### TEXT
--------------------------------------------------
SCHOFIELD BARRACKS, Hawaii – Soldier with 25th Infantry Division Artillery “DIVARTY” gets ready to fire his M4 rifle during an M4 qualification range on Oct. 15, 2020 at Schofield Barracks, Hawaii.

SCHOFIELD BARRACKS, Hawaii – Soldier with 25th Infantry Division Artillery “DIVARTY” gets ready to fire his M4 rifle during an M4 qualification range on Oct. 15, 2020 at Schofield Barracks, Hawaii. 25th Infantry Division / Spc. Jessica Scot

What the Army's Next App Reveals About Defense Innovation

A major wins an innovation award by proposing to bring hotel-style booking to training ranges.

When you use an app or a webpage to book a hotel room or an airline ticket, that room or seat immediately becomes unavailable to everyone else. It’s the sort of automatic system that airlines have relied on since the 1960s. But if you need to book time on a U.S. Army firing range, you’re stuck with a process that predates the Jet Age..
--------------------------------------------------
### WHAT NEEDS TO BE DONE
Continue the article on booking time at Army firing ranges, picking up right after its final sentence. The records are separate material and have no connection to the article.

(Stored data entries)
--------------------------------------------------
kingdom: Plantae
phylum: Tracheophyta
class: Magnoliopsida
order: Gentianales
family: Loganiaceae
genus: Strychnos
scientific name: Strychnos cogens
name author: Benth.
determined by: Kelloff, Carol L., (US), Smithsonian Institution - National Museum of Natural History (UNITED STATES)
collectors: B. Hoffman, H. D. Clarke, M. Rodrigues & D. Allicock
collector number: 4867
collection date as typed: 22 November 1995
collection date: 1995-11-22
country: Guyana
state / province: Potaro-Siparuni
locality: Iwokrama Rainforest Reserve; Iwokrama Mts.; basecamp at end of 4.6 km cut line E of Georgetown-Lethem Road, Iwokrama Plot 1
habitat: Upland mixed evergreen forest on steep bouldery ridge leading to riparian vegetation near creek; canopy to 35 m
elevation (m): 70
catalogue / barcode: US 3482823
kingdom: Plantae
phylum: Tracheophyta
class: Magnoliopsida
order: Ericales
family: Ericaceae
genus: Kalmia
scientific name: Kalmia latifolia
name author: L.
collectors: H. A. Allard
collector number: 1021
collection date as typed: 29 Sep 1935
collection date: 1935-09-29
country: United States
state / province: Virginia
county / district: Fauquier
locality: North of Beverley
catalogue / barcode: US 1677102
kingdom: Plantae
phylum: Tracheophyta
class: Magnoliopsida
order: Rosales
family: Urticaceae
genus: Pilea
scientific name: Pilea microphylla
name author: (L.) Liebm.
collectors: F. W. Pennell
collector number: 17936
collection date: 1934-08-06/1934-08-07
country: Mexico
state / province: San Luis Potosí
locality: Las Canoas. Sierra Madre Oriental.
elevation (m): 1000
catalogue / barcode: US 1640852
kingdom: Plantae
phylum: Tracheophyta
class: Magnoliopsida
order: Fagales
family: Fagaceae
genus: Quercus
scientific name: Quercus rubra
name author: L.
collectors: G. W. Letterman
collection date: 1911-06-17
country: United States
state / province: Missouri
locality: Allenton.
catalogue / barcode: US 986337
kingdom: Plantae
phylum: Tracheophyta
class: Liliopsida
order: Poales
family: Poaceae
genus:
--------------------------------------------------
### RESPONSE
“Typically…there’s a lot of phone calls back and forth, a lot of centralized control,” said Maj. Evan Adams, describing the Army’s Range Facility Management Support System. “If you have to go through range control in order to figure out a phone number in order to coordinate with someone about a firing and do that three or four times because you’re trying to coordinate, it’s very difficult.”

On Tuesday, Adams won the inaugural Dragon Innovation Challenge, a Shark Tank-style event dreamed up by the XVIII Airborne Corps to find a better way to schedule range time. Adams pitched a new mobile range scheduling app that functions very much like a reservation app for a restaurant or hotel. It also includes satellite photos and additional information on the ranges themselves so that people looking to book can make sure that the course meets their needs. Army officials said the Airborne Corps would build and test the app.

In an interview, Adams modestly pointed out that the idea really just mimicked the kind of experience most iPhone users have come to expect. “My idea hinges on the fact that these technologies exist already. I mean, messaging boards have been around since I’ve been in college,” he said. “Nobody questions that kind of capability on Facebook or Orbitz… so scheduling shouldn’t be difficult at all.”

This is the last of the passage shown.